Bestselling author Dick King-Smith creates a fascinating picture of rural life at the time of the Second World War.
Discovered as a foundling in a lambing pen, Spider Sparrow grows up surrounded by animals. From sheep and horses to wild otters and foxes, Spider loves them all, even the crows he must scare away from the newly sown wheat. Crowstarving is the ideal job for Spider - he is on his own, yet never alone for all around him are animals of one sort or another. Amazingly, every animal who meets Spider implicitly trusts the young boy. This magical rapport is Spider's unique gift, but nothing else in his tough life is so easy.
'A powerful and heartwarming story... one of those children's books much enjoyed by adults' - Times Educational Supplement
'This book demonstrates everything that is good about writing for children. It is a book of love, trust and wonder thoroughly recommended to adults and young people alike' - Carousel children's book magazine
Author
About Dick King-Smith
Dick King-Smith was born in 1922 and brought up in Gloucestershire.
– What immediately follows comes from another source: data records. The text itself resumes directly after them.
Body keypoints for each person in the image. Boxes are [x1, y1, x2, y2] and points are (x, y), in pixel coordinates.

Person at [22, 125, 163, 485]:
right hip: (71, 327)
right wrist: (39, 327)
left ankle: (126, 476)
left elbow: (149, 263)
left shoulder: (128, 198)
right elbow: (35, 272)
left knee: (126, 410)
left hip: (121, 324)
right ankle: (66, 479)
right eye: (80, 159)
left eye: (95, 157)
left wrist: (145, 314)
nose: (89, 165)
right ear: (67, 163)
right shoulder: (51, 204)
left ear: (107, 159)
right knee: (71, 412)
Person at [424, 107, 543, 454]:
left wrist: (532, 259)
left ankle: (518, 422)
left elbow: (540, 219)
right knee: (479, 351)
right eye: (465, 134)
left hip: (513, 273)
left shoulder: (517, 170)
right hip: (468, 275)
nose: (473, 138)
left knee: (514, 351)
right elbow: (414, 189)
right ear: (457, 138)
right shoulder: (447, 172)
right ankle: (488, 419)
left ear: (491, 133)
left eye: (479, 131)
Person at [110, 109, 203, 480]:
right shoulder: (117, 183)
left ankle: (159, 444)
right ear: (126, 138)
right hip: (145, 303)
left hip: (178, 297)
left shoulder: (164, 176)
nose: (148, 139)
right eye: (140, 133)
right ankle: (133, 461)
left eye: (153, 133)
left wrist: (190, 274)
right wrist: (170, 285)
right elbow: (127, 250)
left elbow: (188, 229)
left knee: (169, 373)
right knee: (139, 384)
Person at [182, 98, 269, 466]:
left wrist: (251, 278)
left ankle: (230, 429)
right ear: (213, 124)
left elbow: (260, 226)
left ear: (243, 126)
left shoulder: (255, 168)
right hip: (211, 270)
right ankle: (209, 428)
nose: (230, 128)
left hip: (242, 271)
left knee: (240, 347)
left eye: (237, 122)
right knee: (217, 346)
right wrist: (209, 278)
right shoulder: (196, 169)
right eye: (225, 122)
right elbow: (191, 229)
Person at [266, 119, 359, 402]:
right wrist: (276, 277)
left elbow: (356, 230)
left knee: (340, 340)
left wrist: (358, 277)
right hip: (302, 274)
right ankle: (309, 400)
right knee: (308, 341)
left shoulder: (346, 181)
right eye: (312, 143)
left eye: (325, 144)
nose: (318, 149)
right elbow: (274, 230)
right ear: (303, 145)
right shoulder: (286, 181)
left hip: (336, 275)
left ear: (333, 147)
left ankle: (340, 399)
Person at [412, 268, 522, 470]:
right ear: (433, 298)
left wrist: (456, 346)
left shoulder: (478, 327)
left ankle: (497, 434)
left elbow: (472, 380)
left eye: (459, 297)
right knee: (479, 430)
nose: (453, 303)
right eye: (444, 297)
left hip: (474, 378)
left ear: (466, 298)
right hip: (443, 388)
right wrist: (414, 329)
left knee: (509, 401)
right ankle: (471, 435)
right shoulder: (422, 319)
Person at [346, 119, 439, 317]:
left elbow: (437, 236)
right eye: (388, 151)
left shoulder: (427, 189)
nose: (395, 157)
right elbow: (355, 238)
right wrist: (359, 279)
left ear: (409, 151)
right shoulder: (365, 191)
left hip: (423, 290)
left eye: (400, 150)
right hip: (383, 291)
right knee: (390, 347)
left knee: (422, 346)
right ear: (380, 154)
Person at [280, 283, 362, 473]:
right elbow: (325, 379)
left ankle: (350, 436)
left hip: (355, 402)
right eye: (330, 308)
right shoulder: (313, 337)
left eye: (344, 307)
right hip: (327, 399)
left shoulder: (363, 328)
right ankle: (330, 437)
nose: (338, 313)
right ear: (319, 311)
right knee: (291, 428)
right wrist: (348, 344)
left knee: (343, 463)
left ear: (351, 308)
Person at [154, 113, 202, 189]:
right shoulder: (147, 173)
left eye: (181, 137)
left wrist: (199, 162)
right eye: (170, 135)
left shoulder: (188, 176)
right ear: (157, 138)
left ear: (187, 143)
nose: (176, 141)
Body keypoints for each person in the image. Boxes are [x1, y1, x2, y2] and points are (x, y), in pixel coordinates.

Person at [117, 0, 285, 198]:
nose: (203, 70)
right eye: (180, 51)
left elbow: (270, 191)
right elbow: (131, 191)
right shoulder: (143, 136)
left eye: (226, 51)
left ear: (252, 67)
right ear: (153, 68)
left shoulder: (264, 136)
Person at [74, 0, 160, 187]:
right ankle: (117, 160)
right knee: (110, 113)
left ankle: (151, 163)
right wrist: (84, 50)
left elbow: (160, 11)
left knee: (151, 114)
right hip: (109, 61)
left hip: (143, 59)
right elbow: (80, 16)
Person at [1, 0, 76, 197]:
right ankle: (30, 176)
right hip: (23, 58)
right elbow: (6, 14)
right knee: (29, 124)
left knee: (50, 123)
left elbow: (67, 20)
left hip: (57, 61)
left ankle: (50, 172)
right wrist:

Dick served with the Grenadier Guards during World War II and was mentioned in dispatches. He then spent twenty years working as a farmer and a short period teaching in a primary school before becoming a full-time writer.
Dick wrote over seventy stories, many of which have animal characters for the simple reason that, "I like them, I've always kept a lot of pets, and because it's fun putting words in their mouths." His farming years were the inspiration for many of his books, and pigs have featured in several of them because they are his favourite animal. Dick won the 1984 Guardian Fiction Award for The Sheep-Pig, which was later turned into an Oscar-winning film, 'Babe'. He died in 2011.